START TEXT FOR ANALYSIS

Wendy Williams is sitting alone onstage, like a doll in an oversize chair. Her spindly heels dangle several inches above the floor as she tells a story about Kim Kardashian and her husband, Kanye West. A few weeks ago, Kardashian's half-sister got into a Twitter feud with a model named Amber Rose, who once dated West. The rapper tried to intervene. "So now Kanye is all up in grown women's business," Williams tells her 50-person live audience, who explode in applause whenever she pauses. "We hate when our men get involved with our girl fights!"

This is what Williams calls Hot Topics, a 21-minute monologue about celebrity gossip that's delivered without a script and almost no notes. It's the cold opening to "The Wendy Williams Show," her syndicated talk show, which has aired since 2008. Williams's audience has risen sharply in the past year, and the program attracts 2.4 million daily viewers on average, according to Nielsen. Among women ages 25 to 54, the most coveted demographic by daytime advertisers, hers is the only talk show to have achieved year-over-year national growth, and Williams now trades off daily with Ellen DeGeneres as the No. 1 female host. (Dr. Phil beats them both, albeit with a different format.)

"There are so many talented people who tried to do these shows who have not succeeded," says Robert Thompson, a professor of television at Syracuse University. Earlier this decade a dozen or so broadcast stars (Katie Couric, Anderson Cooper, Meredith Vieira, and Jeff Probst among them) tried to claim a chunk of the 6 million viewers Oprah Winfrey abandoned when she ended her show in 2011. Only Vieira's program, which draws 1.5 million daily, remains.

"Even Katie Couric, whose show you expected would have been good, it just never worked," Thompson says. "What Wendy does is some combination of making it seem like she's talking intimately and candidly to you, even though she's talking to millions of viewers."

END TEXT FOR ANALYSIS
START THE DATA

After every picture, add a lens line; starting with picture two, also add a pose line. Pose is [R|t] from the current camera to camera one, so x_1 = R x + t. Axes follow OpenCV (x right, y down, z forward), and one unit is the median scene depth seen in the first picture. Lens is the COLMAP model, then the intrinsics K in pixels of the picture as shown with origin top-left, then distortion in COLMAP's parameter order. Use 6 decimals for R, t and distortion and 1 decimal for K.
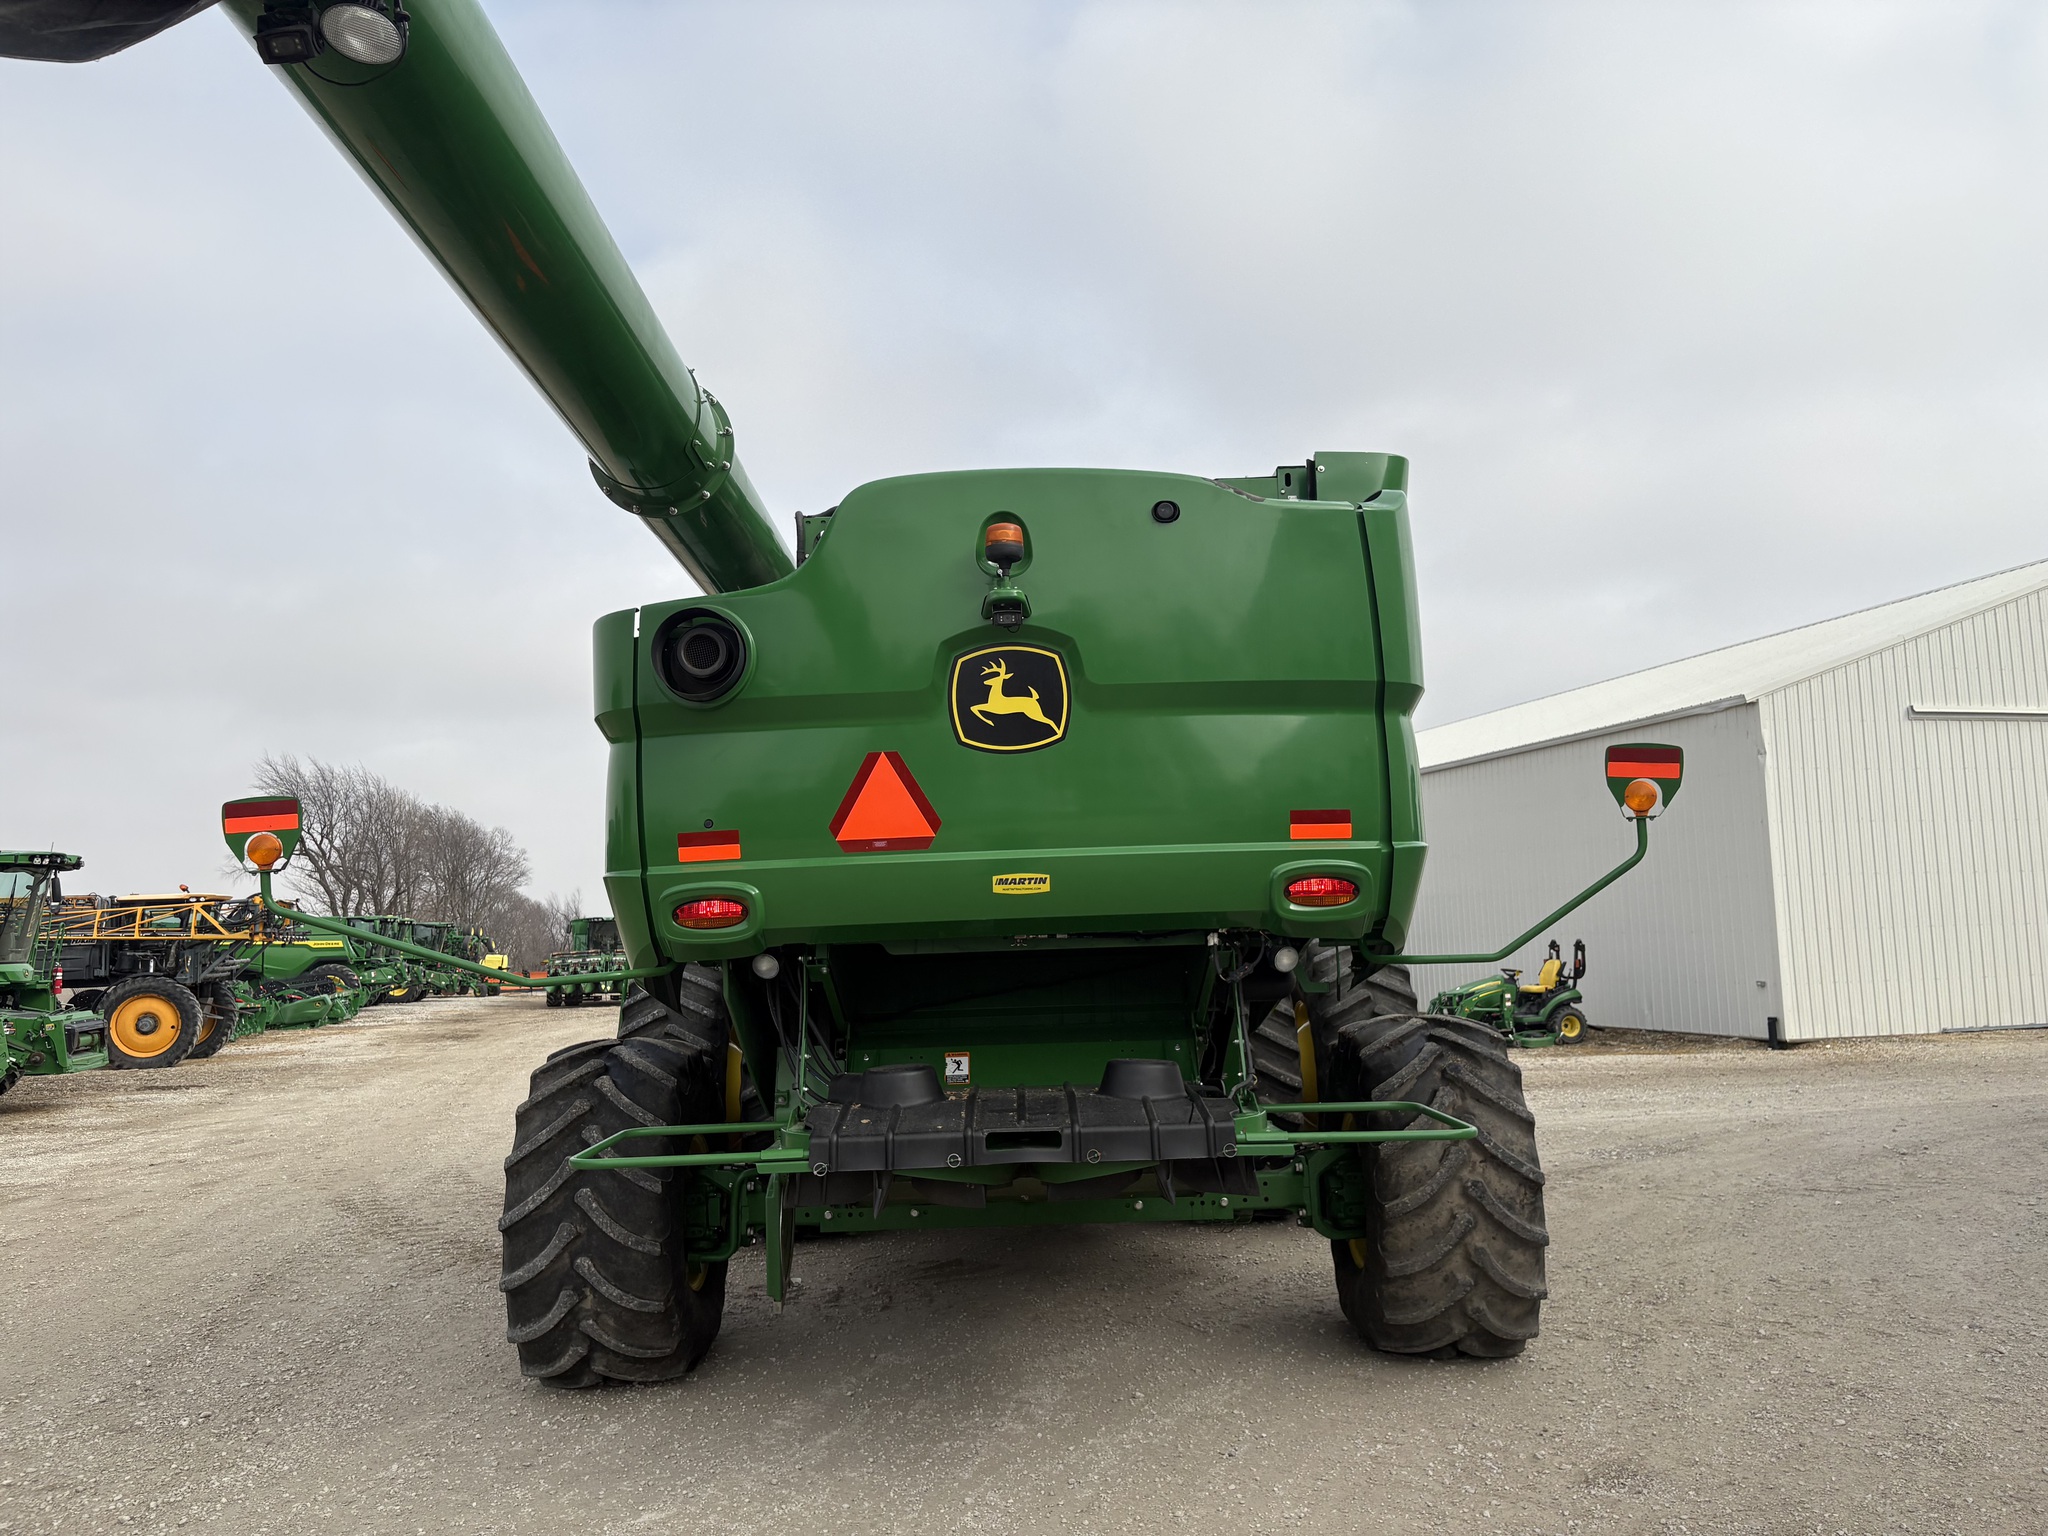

END THE DATA

■ ACTION ITEM
According to the article about Wendy Williams, how many viewers does her show attract on average each day?

■ WORKED SOLUTION
2.4 million, according to Nielsen.